The tree man was respectful but pragmatic. "I'm not going to speculate about the cause - the tree is dead. We've been taking care of it for the last 30 years and now we're the people who are taking it down," he said simply.

Mid-afternoon on Tuesday. The old elm had been reduced to about ten feet in height, but still there was the daunting task of knocking over the massive trunk. The job was engineered using a long rope that was wrapped around three different points, including another tree in the yard and a Hagerty truck parked on the lane. A notch and a back-cut were made in what remained of the old elm. Highway department foreman Charlie Smith moved in with the loader truck.
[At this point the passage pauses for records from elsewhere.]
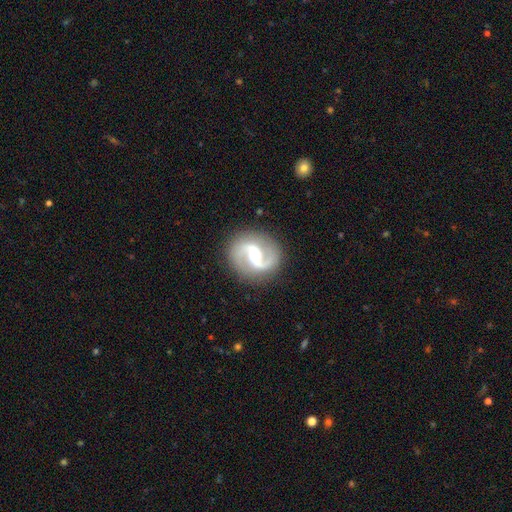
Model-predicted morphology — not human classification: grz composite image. It shows a featured or disk galaxy (90%) with a weak bar (51%), 2 (94%) medium (51%) spiral arms (97%) and a moderate central bulge (61%). Merging: none (86%).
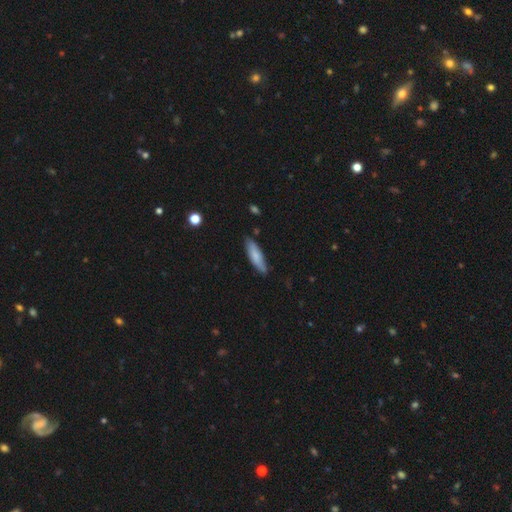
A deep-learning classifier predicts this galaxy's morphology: Q: Smooth or featured?
A: smooth (77%); runner-up: featured or disk (17%)
Q: How rounded?
A: cigar-shaped (63%); runner-up: in between (36%)
Q: Merging?
A: none (78%); runner-up: minor disturbance (18%)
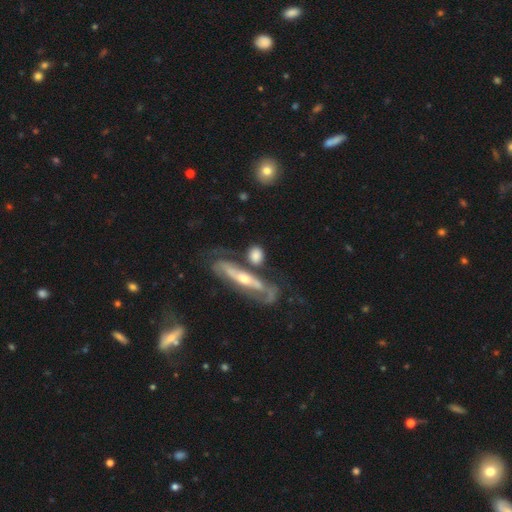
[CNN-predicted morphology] This is possibly a smooth galaxy (57%). How rounded: marginally in between (43%). Merging: possibly none (48%).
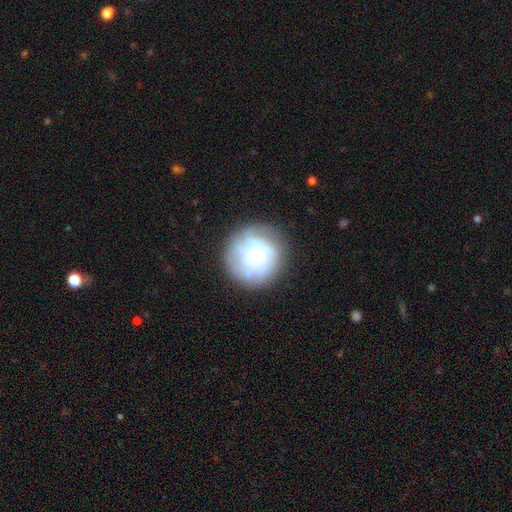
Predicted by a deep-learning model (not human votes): Smooth or featured: smooth — 50% (featured or disk — 41%)
How rounded: round — 90% (in between — 9%)
Merging: none — 69% (minor disturbance — 19%)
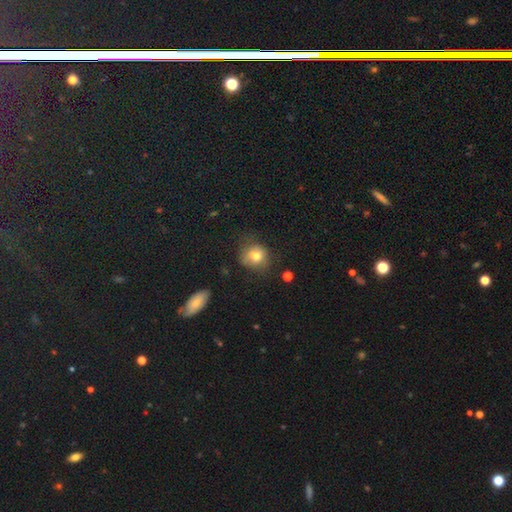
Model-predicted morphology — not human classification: Smooth or featured: smooth — 75% (featured or disk — 13%)
How rounded: round — 76% (in between — 23%)
Merging: none — 64% (minor disturbance — 25%)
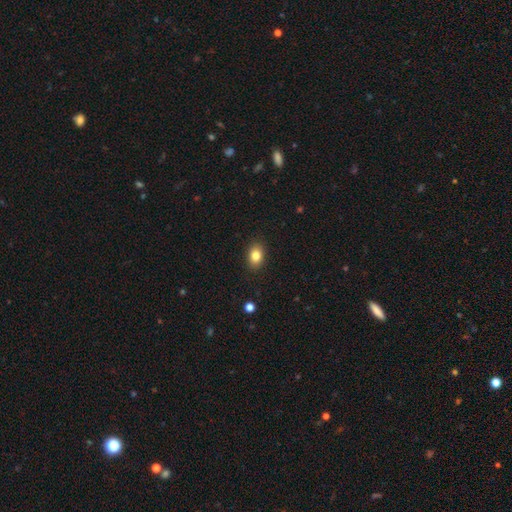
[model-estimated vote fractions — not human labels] Smooth or featured? smooth (83%)
How rounded? in between (76%)
Merging? none (89%)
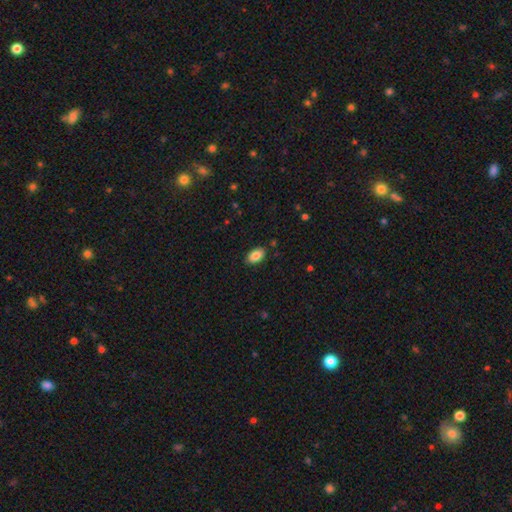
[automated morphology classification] This is clearly a smooth galaxy (86%). How rounded: clearly in between (93%). Merging: clearly none (87%).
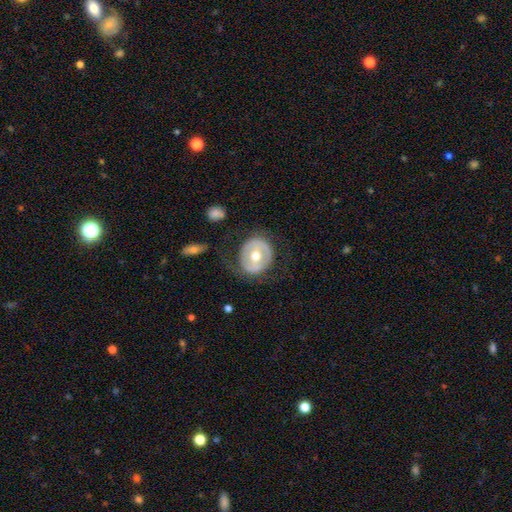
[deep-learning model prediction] Smooth or featured: featured or disk — 56% (smooth — 39%)
Edge-on disk: no — 95% (yes — 5%)
Bar: no — 47% (weak — 31%)
Spiral arms: no — 74% (yes — 26%)
Bulge size: moderate — 78% (small — 14%)
Merging: none — 69% (minor disturbance — 18%)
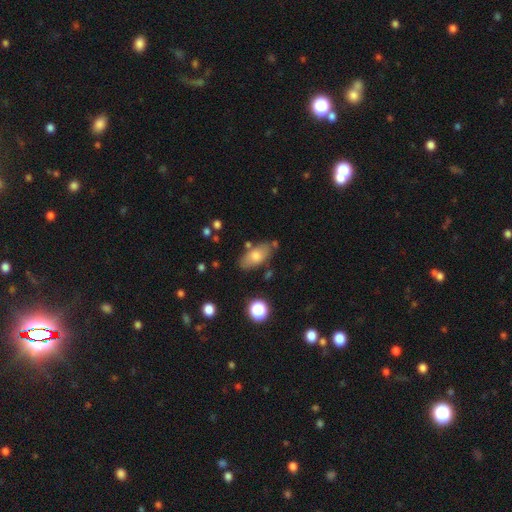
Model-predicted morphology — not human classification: type=smooth (72%); roundness=in between (89%); merging=none (74%).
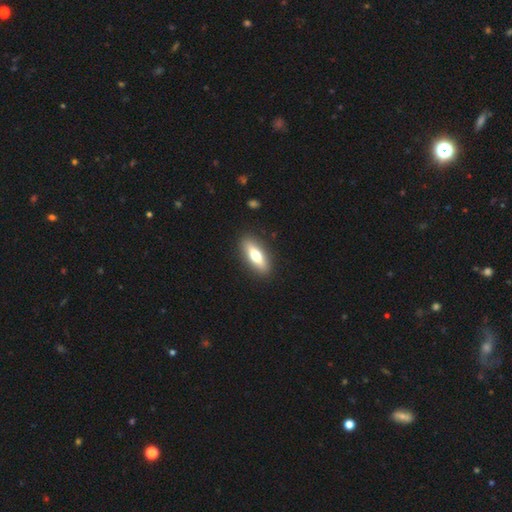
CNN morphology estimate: Smooth or featured: smooth — 61% (featured or disk — 33%)
How rounded: in between — 56% (cigar-shaped — 41%)
Merging: none — 89% (minor disturbance — 7%)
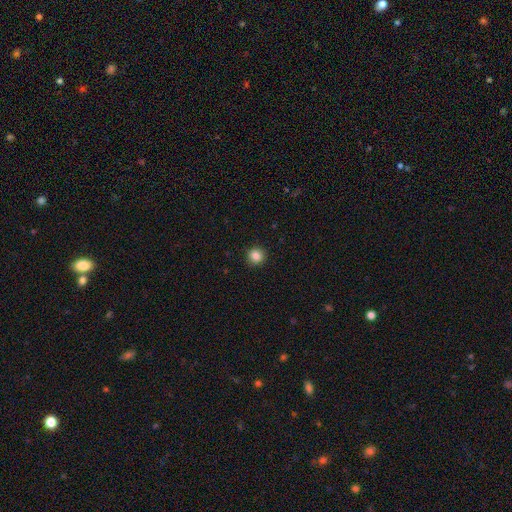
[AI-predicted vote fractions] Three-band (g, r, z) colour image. It shows a smooth galaxy with no disk features (85%) that is round (92%). Merging: none (92%).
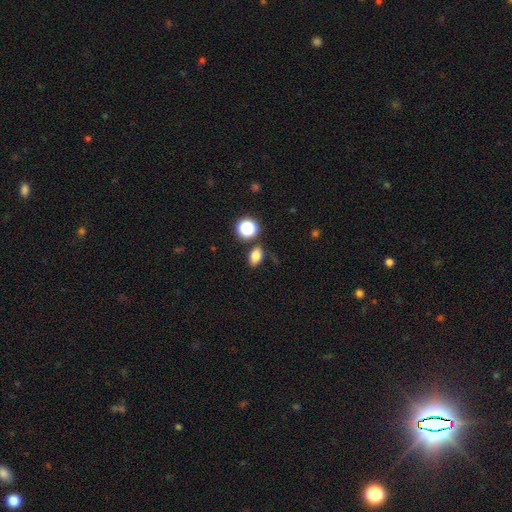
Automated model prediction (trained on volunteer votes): Smooth or featured? Predicted: smooth (p=0.79). How rounded? Predicted: in between (p=0.79). Merging? Predicted: none (p=0.79).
The truck strained and heaved for many long minutes, and finally the center section of the tree went over.

Mr. Smith climbed out and came over to have a look. "Stubborn thing, didn't want to go," he said.

Mr. Devaney nodded slowly. "It was just making its last stand," he said.

Mr. Fuller had a question for Mr. Hagerty. "Biggest tree you ever cut?" he said. "Top ten," the tree man replied.

Dusk fell and one large section of trunk was left. "End of the day," Mr. Hagerty said. "The last cut."

The crew was down to the last fresh chain for the three-foot saw, and this time it was Mr. Morley's turn. Handling the huge saw with ease, he worked his way methodically around the bottom of the stump, completely absorbed in the work, a Tootsie Roll pop stuck in his cheek. Mr. Demers climbed into the loader truck and wheeled it into position.

Then the last of the old elm went over, leaving only the flat table of the stump just above ground level. Mr. Hagerty used a small saw to trim ragged edges, leaving the stump table smooth.

Darkness began to close in. Mr. Devaney pointed at the freshly cut trunk, tipped on its back. "The real story is what lies between those ears," he said. "It's the story of a dying elm."